At another government hospital in Patna, Bihar’s capital city, Dr. Lokesh Tiwari said almost half of the doctors and paramedic staff have lost family members. He said the 400 beds in the general ward, and the 80 intensive care beds, remain full around the clock. Doctors and nurses have broken down so often that the hospital has started providing counselling services to its staff and their families.
“When you see people walking fine and suddenly collapsing and dying in one hour, it has an impact on your mental health,” Dr. Tiwari said. In a sign of the second wave’s toll on medical staff, Prime Minister Narendra Modi recently announced extraordinary measures to address the worker shortage. He called on officials to reach into the pool of tens of thousands of final year medical students and medical interns for COVID duty, offering monetary packages and priority treatment in future government recruitment.
“We are sent right into the high of the tornado,” said Dr. Alisha Akhani, a 22-year-old medical intern who has been doing COVID shifts in Anand district, in the state of Gujarat. “The times are difficult, the times are uncertain. But we will come out as better doctors.” Dr. Akhani has worked mostly night shifts in the intensive care unit, which has 40 beds.
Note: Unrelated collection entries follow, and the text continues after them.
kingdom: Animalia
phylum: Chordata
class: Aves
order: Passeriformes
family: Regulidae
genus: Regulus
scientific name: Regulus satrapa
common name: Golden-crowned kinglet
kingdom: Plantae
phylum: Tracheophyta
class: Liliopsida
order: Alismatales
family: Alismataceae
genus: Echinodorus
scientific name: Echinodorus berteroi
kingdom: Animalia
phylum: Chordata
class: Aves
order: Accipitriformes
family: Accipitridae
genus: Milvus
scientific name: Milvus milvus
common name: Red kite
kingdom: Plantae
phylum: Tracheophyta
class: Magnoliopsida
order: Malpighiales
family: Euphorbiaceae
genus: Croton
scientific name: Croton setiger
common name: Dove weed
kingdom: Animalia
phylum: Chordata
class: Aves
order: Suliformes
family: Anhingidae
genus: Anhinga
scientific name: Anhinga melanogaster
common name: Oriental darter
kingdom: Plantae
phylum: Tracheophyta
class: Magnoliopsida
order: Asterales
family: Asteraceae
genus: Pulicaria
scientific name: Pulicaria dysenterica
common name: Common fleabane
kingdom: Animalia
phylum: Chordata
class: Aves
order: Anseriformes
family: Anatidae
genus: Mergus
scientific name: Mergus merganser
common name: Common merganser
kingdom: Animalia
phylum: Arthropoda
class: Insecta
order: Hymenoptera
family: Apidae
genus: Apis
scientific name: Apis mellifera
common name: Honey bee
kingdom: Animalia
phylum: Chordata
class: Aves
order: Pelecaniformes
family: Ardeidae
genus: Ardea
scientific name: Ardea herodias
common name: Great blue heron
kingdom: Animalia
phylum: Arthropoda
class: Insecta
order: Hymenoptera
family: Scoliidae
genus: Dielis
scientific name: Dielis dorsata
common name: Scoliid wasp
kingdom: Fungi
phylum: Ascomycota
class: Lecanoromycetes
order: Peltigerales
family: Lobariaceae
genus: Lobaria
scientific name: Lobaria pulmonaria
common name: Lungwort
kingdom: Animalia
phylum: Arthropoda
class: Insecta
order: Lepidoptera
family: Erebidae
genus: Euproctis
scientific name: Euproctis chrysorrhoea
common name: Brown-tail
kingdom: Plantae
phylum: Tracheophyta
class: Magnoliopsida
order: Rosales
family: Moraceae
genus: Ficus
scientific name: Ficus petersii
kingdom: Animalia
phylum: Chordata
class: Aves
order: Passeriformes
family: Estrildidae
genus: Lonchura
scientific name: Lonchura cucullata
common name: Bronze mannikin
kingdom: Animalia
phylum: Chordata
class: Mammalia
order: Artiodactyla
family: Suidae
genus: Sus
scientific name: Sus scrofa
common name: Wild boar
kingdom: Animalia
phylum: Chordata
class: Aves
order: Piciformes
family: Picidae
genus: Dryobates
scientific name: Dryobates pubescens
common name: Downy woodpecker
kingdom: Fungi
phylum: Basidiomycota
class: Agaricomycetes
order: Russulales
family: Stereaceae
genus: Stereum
When the shift ends at 8 a.m., she drives to her hostel, eats a quick breakfast and showers before trying to get a few hours of sleep. Between shifts, she listens to music and exercises — a badminton game or a quick run — to clear her head. She also needs to find time to study for her placement exam after her yearlong internship is over.
Some nights, as many as five patients die, she said. The deaths that are most difficult for the staff, when they are the most emotionally drained, happen around dawn. Sometimes, the loss hits close to home. Dr. Akhani said one patient, a 50-year-old woman, was a relative. As she weakened, Dr. Akhani had to call the woman’s husband. “We were not sure if she was going to make it through the night,” Dr. Akhani said. “I had to call her husband to say she might not make it, that it would be better if you call your kids and be with your family during this time.”